Ni Brando ni Gabin (et alors?) |
Deuxio, Louis de Funès n'aurait pour ainsi dire rien apporté au septième art. Jean-Christophe Ferrari estime que contrairement à Brando ou à Gabin, il «n'a pas donné corps à un type de personnage qui n'existait pas auparavant, il n'a pas rendu possible des films inconcevables avant lui, il n'a pas permis de cristalliser les intuitions et les désirs secrets de grand cinéastes». Ah bon. Première nouvelle.
Pour Hugo Alexandre, moitié du duo derrière la newsletter Calmos, tout particulièrement spécialiste de la comédie à la française, cette opposition n'a pas de sens. «Brando et Gabin ont apporté leur singularité, leur phrasé, leur tronche, qu'ils ont mis au service de cinéastes qui ont su en tirer profit. Je vois pas en quoi c'est différent pour Funès. Comme eux, il a apporté une personnalité, un rythme, un tempo, qui n'existent chez personne d'autre».
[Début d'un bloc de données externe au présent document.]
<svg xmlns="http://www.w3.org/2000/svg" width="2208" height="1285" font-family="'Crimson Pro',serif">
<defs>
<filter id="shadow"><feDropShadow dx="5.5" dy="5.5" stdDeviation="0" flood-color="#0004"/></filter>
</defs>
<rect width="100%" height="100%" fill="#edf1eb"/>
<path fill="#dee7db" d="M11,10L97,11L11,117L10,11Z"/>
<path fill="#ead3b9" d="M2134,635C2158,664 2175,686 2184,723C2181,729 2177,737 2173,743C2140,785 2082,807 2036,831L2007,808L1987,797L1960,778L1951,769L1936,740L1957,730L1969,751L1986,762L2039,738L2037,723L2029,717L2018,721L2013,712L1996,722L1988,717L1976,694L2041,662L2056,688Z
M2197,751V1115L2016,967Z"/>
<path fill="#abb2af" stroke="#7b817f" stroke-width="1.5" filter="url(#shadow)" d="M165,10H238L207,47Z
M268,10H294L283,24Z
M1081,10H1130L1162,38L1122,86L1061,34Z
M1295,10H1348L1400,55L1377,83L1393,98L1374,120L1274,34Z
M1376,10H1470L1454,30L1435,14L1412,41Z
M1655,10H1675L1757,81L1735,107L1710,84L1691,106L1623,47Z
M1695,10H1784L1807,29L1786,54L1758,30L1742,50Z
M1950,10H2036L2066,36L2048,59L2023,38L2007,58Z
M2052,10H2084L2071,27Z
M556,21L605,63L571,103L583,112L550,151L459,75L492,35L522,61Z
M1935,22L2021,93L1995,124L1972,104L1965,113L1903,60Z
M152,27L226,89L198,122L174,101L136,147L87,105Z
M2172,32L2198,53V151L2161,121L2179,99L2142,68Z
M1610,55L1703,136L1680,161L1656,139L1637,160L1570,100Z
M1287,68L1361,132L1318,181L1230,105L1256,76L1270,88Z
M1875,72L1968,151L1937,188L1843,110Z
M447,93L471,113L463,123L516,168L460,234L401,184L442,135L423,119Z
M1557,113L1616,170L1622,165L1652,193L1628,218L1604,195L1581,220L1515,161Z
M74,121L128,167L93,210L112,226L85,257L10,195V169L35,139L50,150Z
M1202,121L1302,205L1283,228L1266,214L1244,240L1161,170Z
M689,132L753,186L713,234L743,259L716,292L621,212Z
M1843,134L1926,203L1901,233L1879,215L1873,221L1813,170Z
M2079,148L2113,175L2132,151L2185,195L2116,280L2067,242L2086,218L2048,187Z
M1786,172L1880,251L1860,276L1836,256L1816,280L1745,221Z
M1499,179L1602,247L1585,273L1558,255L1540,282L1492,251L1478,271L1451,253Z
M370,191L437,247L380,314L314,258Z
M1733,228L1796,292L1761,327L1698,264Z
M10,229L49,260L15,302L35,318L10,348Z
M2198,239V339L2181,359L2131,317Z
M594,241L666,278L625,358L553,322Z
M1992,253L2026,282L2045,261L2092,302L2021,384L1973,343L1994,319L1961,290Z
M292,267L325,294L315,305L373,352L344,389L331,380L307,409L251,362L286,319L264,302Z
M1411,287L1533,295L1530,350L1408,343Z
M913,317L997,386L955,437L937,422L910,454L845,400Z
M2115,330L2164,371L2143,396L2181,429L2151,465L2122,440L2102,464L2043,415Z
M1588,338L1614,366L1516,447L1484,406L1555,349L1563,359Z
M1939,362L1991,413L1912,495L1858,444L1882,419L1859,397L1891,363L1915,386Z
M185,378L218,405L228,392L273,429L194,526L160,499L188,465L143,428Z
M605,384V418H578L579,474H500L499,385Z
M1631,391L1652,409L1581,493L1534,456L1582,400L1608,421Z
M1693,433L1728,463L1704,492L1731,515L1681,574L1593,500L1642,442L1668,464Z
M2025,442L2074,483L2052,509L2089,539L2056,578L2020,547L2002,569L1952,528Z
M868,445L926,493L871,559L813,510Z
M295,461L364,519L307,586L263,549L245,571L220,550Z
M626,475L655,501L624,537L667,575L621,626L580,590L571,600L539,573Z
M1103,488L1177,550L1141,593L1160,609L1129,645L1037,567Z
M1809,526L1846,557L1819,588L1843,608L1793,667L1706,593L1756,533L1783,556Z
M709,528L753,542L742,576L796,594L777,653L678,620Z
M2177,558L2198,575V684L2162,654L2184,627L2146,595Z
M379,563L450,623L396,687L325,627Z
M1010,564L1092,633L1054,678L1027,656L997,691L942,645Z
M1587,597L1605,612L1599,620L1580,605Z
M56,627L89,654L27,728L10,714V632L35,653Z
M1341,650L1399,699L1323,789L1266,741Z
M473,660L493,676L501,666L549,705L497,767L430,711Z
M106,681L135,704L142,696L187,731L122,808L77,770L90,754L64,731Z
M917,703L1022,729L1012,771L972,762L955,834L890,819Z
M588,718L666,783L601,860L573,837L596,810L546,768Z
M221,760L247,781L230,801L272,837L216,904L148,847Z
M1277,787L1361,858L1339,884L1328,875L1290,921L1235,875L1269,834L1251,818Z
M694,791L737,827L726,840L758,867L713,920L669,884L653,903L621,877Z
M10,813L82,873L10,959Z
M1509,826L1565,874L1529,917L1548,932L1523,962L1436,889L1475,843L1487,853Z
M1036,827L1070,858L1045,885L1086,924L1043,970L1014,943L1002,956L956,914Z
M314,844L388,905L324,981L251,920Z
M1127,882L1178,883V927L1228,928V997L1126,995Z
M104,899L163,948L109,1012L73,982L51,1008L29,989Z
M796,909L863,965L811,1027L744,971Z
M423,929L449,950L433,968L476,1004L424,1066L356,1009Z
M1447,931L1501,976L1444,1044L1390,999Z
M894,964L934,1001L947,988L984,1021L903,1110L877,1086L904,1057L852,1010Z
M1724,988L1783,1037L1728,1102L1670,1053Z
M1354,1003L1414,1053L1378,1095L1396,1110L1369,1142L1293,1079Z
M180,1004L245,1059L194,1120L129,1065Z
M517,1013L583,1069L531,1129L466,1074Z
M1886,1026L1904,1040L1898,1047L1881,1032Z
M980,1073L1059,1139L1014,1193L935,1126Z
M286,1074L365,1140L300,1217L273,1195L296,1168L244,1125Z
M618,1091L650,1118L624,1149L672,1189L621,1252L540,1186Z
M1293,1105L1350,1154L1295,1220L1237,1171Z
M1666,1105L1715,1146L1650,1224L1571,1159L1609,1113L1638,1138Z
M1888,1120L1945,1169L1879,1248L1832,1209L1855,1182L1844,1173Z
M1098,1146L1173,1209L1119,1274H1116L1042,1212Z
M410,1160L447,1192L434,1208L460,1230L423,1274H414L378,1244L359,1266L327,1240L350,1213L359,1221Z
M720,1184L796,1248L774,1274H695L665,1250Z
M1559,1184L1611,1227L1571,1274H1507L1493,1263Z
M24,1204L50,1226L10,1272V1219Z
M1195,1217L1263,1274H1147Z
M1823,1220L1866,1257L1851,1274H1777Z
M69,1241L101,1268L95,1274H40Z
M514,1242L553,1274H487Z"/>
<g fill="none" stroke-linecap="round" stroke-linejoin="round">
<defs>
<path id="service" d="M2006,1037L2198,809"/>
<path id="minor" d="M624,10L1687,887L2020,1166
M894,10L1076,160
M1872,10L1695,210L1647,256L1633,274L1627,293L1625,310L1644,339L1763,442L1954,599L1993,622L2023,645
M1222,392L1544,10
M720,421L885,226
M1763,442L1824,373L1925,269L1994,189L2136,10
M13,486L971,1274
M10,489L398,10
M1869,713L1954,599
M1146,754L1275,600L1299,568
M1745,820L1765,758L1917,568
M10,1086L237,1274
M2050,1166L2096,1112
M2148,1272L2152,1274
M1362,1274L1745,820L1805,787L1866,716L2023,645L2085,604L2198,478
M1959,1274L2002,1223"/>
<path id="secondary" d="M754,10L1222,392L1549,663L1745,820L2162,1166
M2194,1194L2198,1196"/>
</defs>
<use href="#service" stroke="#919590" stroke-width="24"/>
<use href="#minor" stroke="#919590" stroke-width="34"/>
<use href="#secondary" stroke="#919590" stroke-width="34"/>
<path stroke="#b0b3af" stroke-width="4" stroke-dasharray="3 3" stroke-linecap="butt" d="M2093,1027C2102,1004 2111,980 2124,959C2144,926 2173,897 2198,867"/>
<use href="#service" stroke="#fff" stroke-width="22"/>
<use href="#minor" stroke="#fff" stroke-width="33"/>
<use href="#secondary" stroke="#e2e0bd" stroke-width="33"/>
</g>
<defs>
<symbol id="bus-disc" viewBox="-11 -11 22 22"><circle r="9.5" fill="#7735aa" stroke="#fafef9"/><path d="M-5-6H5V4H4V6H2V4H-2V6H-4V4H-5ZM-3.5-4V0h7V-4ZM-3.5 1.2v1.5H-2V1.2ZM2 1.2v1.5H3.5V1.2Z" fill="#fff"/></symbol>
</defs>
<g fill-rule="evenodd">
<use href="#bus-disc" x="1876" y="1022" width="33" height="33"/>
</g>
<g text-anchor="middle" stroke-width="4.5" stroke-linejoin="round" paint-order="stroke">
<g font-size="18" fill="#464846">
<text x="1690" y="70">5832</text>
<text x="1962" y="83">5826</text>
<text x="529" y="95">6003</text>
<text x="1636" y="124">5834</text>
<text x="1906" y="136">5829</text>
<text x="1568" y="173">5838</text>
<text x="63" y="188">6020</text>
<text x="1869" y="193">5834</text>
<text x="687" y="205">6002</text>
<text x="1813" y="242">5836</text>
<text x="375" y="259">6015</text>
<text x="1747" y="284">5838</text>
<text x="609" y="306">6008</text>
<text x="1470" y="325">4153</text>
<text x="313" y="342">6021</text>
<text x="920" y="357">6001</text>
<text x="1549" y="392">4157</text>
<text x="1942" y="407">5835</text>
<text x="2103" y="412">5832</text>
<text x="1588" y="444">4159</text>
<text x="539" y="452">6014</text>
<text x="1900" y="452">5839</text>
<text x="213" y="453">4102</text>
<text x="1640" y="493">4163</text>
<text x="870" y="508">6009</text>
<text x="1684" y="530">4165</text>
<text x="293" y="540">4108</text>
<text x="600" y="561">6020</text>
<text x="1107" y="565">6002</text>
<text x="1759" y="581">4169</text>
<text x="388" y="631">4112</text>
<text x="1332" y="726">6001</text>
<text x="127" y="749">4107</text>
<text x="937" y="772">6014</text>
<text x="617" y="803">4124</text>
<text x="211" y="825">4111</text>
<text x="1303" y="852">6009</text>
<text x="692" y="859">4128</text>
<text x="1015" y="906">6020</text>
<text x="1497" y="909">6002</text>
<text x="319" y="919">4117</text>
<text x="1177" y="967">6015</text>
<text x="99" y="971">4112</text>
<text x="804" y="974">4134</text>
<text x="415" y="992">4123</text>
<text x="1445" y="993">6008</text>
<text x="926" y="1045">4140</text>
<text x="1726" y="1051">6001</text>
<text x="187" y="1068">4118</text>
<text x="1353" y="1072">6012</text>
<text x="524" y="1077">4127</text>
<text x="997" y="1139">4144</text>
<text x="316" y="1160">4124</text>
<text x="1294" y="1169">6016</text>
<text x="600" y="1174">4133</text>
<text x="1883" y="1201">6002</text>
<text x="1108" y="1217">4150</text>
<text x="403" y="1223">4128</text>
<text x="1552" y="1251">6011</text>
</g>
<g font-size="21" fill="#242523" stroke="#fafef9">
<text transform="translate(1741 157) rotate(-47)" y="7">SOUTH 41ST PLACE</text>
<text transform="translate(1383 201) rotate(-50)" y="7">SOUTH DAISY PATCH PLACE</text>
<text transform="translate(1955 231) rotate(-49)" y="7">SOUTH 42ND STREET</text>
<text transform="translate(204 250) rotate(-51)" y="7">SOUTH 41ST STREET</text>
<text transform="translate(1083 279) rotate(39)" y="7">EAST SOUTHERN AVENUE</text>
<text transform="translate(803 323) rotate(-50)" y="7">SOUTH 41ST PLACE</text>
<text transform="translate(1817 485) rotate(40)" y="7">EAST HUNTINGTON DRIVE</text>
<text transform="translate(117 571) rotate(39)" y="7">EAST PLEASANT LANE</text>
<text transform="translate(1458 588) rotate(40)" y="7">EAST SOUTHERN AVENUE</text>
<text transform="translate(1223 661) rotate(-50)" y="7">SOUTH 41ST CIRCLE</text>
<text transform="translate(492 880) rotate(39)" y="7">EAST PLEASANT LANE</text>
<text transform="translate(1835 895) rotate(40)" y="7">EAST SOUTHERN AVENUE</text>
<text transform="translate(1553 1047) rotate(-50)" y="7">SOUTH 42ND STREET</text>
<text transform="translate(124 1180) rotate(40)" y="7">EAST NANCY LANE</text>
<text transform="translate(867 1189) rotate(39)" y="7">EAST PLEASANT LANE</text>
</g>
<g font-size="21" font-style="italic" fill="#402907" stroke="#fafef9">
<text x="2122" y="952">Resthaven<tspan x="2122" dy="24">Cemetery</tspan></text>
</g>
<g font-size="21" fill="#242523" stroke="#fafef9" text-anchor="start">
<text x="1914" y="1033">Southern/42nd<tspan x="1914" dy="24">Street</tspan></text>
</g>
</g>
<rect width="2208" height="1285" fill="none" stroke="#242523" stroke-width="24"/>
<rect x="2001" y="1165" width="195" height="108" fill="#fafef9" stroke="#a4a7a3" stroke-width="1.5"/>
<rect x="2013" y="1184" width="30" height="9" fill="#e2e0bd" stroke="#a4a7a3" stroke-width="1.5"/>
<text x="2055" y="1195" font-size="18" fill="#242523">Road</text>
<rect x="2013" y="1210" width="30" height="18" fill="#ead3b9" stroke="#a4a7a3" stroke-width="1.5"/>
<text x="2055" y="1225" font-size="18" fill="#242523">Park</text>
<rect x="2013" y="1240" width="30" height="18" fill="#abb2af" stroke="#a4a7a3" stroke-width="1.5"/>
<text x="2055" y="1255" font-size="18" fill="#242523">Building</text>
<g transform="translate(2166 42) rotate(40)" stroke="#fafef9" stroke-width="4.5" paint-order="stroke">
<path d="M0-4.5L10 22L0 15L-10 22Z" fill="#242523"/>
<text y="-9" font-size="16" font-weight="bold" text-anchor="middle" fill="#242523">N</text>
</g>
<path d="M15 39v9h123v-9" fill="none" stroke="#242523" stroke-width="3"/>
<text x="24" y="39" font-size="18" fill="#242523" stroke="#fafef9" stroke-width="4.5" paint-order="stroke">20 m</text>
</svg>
Cette double réflexion publiée par Transfuge résulte en fait d'une seule et même idée, qui n'est hélas guère nouvelle: la comédie serait un genre mineur, un objet de divertissement n'ayant sa place ni dans les grands festivals, ni dans les cérémonies de récompenses, ni dans les cinémathèques. Un gros délire pompier dont le seul objectif est de remplir les salles et de faire vendre du pop-corn, pendant que les véritables cinéphiles regardent de vrais films dans des salles estampillées art et essai.
Cette opposition peut sembler schématique, mais c'est pourtant bien de cette façon que sont construits, aujourd'hui encore, les cerveaux de celles et ceux qui pensent qu'un film n'est respectable que s'il refuse le divertissement. Les mêmes pensent également que si un confrère ou une consœur vient défendre un film populaire qui les a fait fuir, c'est forcément par acte de snobisme condescendant. Or la comédie a beaucoup à nous apporter, évidemment par le rire qu'elle peut procurer (même si une comédie peut être réussie sans nous faire pleurer d'hilarité à chaque seconde), mais également par ce qu'elle nous dit sur l'existence. Refuser de le reconnaître, c'est refuser de laisser une partie des cinéastes partager avec nous leur vision du monde.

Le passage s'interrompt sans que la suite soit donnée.